RRD Board Accepts Chatham $10.85 Per Share Cash Offer; Gives Atlas Through Dec. 16 to Counter
As baseball legend Yogi Berra once quipped about the 1973 National League pennant race, "It ain't over till it's over," the same can be said about the ongoing bidding war between private equity firms Chatham Asset Management and Atlas Holdings to acquire North America's largest commercial printer, RR Donnelley & Sons (RRD).
On Friday, Dec. 10, RRD's board unanimously determined that the unsolicited (now fourth) proposal from Chatham Asset Management to acquire all of its common stock for $10.85 per share in cash constitutes a “Superior Proposal” over Atlas Holdings' latest bid of $10.35 per share in cash. However, it subjected Chatham to a "timing condition" that gives Atlas until 9 am CST on Friday, Dec. 17, to counter with a higher offer; if Chatham doesn't agree to extend the date of its offer, RRD indicated it plans to pursue its amended agreement with Atlas.
“Today’s announcement is a testament to the robust process we have in place to maximize value for all stockholders,” John C. Pope, RRD chairman of the board, said in a prepared statement. “Our board and management team remain committed to acting in the best interests of RRD and all its stockholders, and will continue to take actions to achieve this objective.”
Should Atlas not make a superior offer, RRD will be required to pay a $20 million termination fee and $12 million expense reimbursement to Atlas. Chatham — if the RRD board accept its offer — has agreed to pay the $20 million termination fee to Atlas on RRD’s behalf. But, in this latest iteration, RRD has agreed to pay the expense reimbursement of $12 million. RRD would also be required to reimburse Chatham the $20 million termination fee if the acquisition agreement with Chatham were not to be finalized.
In a letter, Anthony Melchiorre, Chatham Managing Member, chastised RRD's board for showing what Chatham believes to be its overwhelming favoritism to consummate an acquisition deal with Atlas, rather than a sales agreement with what is RRD's largest bondholder and an approximately 14.9% common stock shareholder.

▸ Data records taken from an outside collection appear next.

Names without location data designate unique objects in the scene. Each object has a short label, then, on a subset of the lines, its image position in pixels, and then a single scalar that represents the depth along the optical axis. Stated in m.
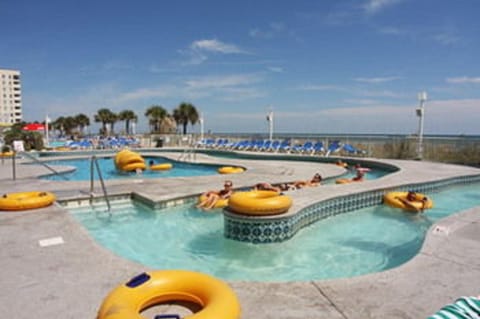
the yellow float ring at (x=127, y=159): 12.24
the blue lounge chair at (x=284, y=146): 18.90
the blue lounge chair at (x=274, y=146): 19.52
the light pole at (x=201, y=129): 25.77
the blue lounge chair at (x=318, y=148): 17.31
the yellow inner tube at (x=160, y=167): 13.42
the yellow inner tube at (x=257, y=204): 4.98
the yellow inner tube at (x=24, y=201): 5.54
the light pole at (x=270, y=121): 21.02
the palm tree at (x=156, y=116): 44.84
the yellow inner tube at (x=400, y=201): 6.89
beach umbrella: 26.16
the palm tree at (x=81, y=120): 58.19
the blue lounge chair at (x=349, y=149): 16.41
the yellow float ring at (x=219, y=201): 6.94
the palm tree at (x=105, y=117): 49.19
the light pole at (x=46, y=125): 24.51
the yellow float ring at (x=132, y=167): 12.20
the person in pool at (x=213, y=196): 6.93
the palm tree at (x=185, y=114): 45.03
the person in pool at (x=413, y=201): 6.88
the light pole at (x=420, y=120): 13.72
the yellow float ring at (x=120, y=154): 12.57
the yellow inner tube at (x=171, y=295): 1.92
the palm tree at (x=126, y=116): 50.69
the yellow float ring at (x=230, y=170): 11.26
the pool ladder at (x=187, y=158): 15.70
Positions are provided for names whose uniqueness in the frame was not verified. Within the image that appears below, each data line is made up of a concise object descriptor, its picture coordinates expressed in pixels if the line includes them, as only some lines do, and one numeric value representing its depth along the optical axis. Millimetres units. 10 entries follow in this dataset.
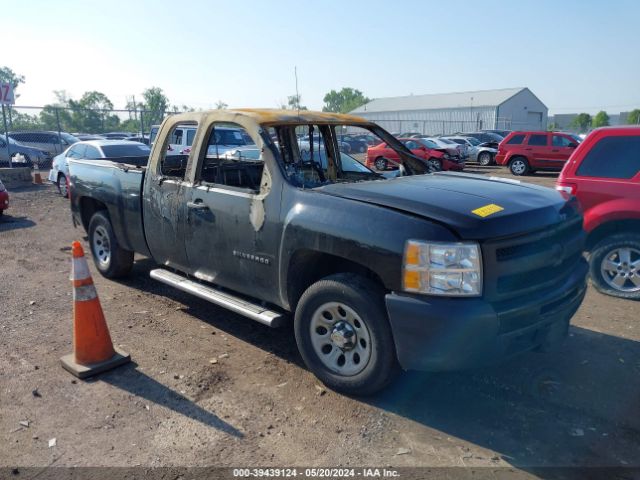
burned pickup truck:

A portion of that letter follows:
Despite [RRD] issuing a press release on Dec.1, 2021 stating that its negotiation period with Atlas would expire on Dec. 7, 2021, the company’s board of directors continued those negotiations for an additional two business days and refused to meaningfully engage with us, or approach us with respect to countering any new offer, since declaring Chatham’s proposal to purchase all shares of RRD not currently owned by Chatham at a price equal to $10.25 per share, a “Superior Proposal” under the terms of the Atlas merger agreement.
In fact, rather than engage with us during this time, the board just agreed to write Atlas an even bigger check if the company signs a deal with us, by increasing the termination fee and expense reimbursement payable to Atlas from $20 million to $32 million, thereby depriving stockholders of approximately $0.39 per share that could have been completely avoided if the board had engaged with us back in October when we made our initial bid to acquire the company.

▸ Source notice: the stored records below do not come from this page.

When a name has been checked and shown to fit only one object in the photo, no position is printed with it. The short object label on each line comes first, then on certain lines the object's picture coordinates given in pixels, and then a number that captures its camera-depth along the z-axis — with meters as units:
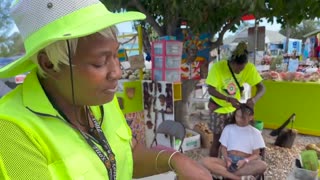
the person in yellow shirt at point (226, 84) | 4.08
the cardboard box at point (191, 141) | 4.70
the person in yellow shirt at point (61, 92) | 0.71
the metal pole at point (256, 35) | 5.93
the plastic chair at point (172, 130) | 3.63
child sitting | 3.19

The board’s determination to avoid signing a deal with Chatham at all costs flouts any measure of good corporate governance and the directors’ fiduciary duties, and is having a deleterious effect on all RRD stakeholders. This behavior must stop. The board’s conduct is creating confusion in the market and for all RRD stakeholders, causing a serious delay in consummating a transaction and threatening to deprive stockholders of receiving the maximum price for their shares. This is not how a public company should run an orderly sale process.
Nevertheless, Chatham is prepared to top Atlas’ offer and is hereby increasing its offer to purchase all common stock of RRD not already owned by Chatham at a price equal to $10.85 per share. Our offer remains a fully-financed, all-cash firm offer.

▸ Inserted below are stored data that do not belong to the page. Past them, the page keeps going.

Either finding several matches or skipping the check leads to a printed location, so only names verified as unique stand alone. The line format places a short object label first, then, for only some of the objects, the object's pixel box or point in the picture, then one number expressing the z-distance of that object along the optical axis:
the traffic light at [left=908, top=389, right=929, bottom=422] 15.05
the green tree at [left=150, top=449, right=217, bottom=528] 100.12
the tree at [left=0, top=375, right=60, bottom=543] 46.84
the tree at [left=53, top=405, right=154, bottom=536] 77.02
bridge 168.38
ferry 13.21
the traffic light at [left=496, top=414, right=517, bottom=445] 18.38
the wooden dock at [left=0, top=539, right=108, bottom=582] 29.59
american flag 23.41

Our revised offer continues to be supported by a debt commitment letter led by Jefferies Finance LLC in an aggregate amount of up to $1.675 billion, a capital commitment letter from Chatham in an amount of up to $400 million, a rollover of all shares of common stock of RRD beneficially owned by Chatham, having a value of approximately $118.6 million based on our proposed purchase price of $10.85 per share, and the equitization and/or subordination into PIK instruments of up to $795.3 million of the aggregate principal amount of RRD’s outstanding notes that Chatham currently owns – which represents approximately 57.3% of RRD’s outstanding notes, including more than 50% of the company’s 6.125% senior secured notes due November 2026. Assuming all $795.3 million of the company’s outstanding notes are equitized or subordinated by Chatham, [RRD] will reduce its annual interest expense by approximately $60.9 million.
It appears, despite the RRD board's preference toward consummating a deal with Atlas Holdings — which is also the parent of former RRD spinoff LSC Communications, Finch Paper, and several other printing, paper, and packaging companies — Chatham Asset Management — which acquired the McClatchy newspaper chain out of bankruptcy in September 2020 — has no intentions to be outbid.